However, wimmins are fast learners. Wink
0 Replies
 
cavfancier
 
  1  
Reply Wed 5 May, 2004 03:45 pm
Lawrence could write indeed...that was never in question for me, despite the fact that I hated Lady Chatterly's Lover. However, I make a simple comment about a theory that Lawrence was a latent homosexual, which is documented (or theorized, depending on your persuasion), and then find a lovely snake poem from an Aussie poet just for the bunny, and then, I am criticized for my post regarding Lawrence. Now Lola clearly understood the beauty of both poems, as did I. She is the better woman IMO. Maybe it's not wimmins who are evil, perhaps it's just the bunny.
0 Replies
 
dlowan
 
  1  
Reply Wed 5 May, 2004 03:54 pm
Lol!

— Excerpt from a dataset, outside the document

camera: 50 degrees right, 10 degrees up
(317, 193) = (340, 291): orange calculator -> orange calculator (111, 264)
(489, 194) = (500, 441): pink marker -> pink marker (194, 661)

Latent is different from gay, dearie. Wasn't a criticism, 'twas a factual challenge.

I think we are all latent homosexuals.
0 Replies
 
dlowan
 
  1  
Reply Wed 5 May, 2004 03:56 pm
But it is, indeed, a lovely snake poem.
0 Replies
 
cavfancier
 
  1  
Reply Wed 5 May, 2004 04:00 pm
I think we are all latent polymorphous perverts, bunny.